日本の安倍首相は就任一周年となる12月26日、靖国神社参拝を断行した。
安倍首相は参拝後すぐに、用意されていた首相談話を発表し、参拝について次のような説明を行った。第一に、参拝は、国のために犠牲となった「英霊」を哀悼し、尊崇するためである。第二に、参拝は、「英霊」に政権一年の歩みを伝えるためでもある。第三に、被害を受けた国の人々の気持ちを傷つけるつもりは全くない。第四に、靖国神社の参拝が政治問題、外交問題化していることを残念に思う。

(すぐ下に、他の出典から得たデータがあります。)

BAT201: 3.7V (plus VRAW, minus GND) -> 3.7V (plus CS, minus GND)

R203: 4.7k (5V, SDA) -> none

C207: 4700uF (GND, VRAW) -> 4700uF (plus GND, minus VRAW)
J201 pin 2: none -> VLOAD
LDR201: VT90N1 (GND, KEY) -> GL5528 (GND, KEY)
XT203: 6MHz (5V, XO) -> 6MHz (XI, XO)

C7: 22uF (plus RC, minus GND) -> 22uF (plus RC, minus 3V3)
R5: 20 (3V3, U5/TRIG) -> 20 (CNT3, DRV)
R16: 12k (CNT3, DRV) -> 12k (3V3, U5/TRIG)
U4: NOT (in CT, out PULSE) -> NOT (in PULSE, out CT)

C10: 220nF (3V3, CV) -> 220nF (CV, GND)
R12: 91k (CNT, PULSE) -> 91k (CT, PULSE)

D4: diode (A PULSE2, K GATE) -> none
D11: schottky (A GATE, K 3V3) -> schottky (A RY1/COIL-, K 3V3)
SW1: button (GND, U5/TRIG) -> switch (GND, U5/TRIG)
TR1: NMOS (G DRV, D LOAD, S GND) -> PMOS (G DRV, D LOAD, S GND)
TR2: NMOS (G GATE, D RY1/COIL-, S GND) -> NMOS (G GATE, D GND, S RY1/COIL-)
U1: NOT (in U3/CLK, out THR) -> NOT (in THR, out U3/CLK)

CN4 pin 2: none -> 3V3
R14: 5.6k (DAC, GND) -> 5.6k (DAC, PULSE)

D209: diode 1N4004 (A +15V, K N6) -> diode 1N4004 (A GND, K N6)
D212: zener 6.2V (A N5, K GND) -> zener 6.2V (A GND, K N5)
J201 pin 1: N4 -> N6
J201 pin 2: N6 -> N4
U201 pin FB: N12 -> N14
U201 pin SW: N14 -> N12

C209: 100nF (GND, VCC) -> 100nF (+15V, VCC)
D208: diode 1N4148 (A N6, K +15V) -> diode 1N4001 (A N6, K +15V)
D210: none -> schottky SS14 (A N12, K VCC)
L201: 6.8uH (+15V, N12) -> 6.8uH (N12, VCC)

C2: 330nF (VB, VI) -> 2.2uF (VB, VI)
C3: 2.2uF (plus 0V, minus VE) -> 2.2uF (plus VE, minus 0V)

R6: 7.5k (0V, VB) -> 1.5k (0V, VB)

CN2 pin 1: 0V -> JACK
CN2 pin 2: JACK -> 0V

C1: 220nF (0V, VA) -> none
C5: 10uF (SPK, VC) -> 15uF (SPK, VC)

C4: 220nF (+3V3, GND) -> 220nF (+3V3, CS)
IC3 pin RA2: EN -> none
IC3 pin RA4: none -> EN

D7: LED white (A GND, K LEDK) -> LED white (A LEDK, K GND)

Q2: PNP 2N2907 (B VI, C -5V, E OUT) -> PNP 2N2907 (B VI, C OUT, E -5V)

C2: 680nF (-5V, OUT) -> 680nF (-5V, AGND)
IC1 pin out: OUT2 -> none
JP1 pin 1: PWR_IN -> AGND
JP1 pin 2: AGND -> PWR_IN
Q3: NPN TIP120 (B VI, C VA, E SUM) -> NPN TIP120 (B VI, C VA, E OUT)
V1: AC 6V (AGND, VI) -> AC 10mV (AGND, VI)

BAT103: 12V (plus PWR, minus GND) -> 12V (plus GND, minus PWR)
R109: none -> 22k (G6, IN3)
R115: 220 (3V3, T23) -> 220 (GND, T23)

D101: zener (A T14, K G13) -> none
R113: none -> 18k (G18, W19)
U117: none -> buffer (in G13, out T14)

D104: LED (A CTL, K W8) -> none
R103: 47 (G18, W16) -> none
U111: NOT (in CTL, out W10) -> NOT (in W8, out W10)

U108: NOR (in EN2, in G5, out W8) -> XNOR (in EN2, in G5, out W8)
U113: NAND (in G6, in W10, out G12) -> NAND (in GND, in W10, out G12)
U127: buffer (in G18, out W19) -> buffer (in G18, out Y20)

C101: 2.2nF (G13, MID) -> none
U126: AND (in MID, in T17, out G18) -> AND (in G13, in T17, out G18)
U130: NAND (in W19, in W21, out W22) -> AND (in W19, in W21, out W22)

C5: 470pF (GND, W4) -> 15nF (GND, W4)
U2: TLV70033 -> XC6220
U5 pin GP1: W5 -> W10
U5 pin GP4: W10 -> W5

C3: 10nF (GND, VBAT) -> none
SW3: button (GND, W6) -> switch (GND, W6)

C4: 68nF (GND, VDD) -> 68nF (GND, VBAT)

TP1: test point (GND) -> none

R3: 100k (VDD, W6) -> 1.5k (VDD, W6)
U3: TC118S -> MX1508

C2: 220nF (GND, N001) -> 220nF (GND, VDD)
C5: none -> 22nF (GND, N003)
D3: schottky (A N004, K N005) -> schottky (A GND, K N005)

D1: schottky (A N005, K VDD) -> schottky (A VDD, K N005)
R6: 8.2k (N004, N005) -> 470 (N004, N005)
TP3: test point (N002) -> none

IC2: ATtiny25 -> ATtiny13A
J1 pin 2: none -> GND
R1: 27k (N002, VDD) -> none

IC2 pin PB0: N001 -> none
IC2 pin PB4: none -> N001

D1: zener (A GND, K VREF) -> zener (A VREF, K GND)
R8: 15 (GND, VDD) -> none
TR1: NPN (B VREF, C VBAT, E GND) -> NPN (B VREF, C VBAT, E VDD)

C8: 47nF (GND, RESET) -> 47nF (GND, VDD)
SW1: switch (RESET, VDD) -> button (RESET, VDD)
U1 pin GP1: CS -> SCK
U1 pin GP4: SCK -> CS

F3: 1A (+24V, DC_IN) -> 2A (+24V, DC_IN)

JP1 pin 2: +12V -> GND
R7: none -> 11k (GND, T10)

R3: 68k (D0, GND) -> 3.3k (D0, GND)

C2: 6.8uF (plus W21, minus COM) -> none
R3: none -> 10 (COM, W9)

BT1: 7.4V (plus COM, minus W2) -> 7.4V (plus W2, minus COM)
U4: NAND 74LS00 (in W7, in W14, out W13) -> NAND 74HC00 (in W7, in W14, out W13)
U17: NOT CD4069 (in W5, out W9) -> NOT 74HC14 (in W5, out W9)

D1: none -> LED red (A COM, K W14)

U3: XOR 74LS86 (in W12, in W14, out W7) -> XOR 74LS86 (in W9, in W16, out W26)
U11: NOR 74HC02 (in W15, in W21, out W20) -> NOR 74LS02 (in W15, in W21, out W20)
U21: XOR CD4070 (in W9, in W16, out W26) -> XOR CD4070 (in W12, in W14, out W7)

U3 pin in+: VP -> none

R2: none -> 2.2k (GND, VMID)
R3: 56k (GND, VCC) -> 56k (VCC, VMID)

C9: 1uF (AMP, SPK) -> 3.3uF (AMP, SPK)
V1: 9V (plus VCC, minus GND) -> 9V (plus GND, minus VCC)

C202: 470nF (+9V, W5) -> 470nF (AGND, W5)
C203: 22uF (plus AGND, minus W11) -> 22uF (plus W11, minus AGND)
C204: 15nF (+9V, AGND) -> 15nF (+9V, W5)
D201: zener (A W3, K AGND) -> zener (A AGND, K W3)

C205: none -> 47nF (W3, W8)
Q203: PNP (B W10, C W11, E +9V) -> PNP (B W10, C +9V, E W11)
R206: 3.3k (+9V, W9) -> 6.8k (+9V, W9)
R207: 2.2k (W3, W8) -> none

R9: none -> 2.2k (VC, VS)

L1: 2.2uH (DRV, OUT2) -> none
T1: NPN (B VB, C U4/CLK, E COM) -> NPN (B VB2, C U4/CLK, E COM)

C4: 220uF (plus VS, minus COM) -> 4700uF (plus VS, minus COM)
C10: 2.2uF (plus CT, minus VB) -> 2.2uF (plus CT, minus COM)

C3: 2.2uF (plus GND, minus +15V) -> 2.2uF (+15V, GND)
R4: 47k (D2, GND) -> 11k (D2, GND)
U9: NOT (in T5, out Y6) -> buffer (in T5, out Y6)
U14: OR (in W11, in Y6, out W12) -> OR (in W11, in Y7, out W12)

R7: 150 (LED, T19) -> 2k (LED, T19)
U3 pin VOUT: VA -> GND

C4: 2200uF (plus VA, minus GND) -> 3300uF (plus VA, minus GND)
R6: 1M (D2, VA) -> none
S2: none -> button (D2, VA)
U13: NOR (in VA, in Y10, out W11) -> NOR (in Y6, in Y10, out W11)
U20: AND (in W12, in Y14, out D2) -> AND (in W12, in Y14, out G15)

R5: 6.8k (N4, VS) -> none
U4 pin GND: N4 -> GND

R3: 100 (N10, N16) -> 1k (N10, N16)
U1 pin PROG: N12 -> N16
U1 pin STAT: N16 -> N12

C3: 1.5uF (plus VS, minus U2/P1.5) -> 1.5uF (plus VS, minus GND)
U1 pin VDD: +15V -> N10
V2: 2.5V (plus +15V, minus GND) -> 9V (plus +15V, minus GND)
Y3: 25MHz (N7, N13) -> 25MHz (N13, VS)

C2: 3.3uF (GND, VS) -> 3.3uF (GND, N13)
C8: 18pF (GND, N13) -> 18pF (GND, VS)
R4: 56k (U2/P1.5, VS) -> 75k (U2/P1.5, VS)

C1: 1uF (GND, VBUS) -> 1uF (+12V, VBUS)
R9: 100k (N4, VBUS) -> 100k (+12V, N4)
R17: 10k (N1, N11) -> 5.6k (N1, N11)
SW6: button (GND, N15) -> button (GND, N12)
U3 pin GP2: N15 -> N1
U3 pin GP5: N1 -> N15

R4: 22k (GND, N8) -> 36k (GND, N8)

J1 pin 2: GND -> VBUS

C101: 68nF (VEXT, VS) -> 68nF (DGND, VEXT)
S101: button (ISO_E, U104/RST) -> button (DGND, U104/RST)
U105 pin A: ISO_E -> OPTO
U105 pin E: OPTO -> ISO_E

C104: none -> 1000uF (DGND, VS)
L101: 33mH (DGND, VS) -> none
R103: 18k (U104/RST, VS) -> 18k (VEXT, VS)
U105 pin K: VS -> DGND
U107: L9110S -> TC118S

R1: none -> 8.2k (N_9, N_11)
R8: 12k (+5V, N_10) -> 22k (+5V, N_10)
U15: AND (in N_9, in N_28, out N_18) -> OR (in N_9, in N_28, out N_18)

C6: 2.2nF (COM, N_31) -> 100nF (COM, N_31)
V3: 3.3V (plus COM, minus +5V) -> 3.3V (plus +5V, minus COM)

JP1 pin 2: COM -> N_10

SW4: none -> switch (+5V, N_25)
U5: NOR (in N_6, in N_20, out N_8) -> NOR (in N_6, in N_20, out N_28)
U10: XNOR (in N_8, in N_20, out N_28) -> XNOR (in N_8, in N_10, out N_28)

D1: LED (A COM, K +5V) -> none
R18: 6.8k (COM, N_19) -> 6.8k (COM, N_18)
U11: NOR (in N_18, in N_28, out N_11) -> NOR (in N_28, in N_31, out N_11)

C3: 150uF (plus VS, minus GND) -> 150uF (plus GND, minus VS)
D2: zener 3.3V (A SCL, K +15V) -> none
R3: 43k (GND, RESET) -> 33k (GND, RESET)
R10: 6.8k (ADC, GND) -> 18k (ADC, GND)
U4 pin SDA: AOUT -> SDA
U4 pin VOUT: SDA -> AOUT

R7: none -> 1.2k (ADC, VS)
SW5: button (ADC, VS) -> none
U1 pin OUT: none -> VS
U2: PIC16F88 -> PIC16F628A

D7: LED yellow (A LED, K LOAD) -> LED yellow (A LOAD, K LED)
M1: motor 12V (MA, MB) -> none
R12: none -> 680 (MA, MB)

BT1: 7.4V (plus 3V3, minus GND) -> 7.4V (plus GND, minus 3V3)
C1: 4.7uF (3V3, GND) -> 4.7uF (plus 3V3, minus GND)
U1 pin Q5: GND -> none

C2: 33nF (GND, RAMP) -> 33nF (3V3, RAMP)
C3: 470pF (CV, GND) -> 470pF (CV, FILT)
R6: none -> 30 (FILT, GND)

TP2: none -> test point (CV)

なかなか独自性に富んだ「模範解答」だが、説得力があるとは言い難い。
日本の近現代史を少し知っている読者なら、靖国神社が決して普通の神社とは言えないことをご存じだろう。日本が近代に発動した戦争において、靖国神社は、日本の国家神道の一部として重要な役割を果たした。2004年の春季例大祭時、筆者は靖国神社を調査に訪れた。同年はちょうど日露戦争の100周年にあたり、神社内の「遊就館」では大規模な記念活動が行われていた。大量の武器がホールに展示され、戦争を美化する写真と扇動的な文章は息が詰まるほどで、戦前の軍服を着た人がスローガンを叫ぶ喧騒は、靖国神社が、政治と関係のない普通の神社とは異質なものであることを如実に示していた。